All lines with the word "Stadtkapelle" are to be found and copied from the listing.

> [The data]
-----
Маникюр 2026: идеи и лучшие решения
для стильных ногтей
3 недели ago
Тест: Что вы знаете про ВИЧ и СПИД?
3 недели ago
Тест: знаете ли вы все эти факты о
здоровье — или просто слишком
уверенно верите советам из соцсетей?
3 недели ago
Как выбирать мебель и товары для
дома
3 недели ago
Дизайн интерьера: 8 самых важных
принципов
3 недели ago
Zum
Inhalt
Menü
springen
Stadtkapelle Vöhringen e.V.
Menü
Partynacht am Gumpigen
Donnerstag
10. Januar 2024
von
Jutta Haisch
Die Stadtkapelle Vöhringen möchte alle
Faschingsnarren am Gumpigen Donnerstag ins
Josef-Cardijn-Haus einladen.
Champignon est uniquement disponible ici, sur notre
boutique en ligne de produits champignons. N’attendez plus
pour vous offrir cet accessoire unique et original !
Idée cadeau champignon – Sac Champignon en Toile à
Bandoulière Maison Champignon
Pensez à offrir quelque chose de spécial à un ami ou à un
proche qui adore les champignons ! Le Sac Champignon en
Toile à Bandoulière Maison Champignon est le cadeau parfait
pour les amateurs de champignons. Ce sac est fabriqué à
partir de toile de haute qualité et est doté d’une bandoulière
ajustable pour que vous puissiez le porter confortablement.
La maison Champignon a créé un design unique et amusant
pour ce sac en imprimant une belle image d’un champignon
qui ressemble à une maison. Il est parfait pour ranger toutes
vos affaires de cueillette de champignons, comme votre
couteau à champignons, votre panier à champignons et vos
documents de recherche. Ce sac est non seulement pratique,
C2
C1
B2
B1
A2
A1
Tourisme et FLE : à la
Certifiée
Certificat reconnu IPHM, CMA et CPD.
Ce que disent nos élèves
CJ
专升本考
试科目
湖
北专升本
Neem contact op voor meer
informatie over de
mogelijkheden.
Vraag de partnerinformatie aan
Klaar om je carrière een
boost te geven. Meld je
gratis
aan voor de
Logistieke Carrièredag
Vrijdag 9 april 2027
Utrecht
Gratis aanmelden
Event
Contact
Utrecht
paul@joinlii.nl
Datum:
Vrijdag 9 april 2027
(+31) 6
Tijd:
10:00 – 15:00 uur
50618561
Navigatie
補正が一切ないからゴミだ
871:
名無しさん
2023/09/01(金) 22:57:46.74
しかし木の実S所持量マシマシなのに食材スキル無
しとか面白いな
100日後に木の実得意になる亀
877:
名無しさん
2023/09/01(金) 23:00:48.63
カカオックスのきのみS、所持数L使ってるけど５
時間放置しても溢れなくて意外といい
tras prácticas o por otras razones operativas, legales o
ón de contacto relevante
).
-----
> [Response box]
Stadtkapelle Vöhringen e.V.
Die Stadtkapelle Vöhringen möchte alle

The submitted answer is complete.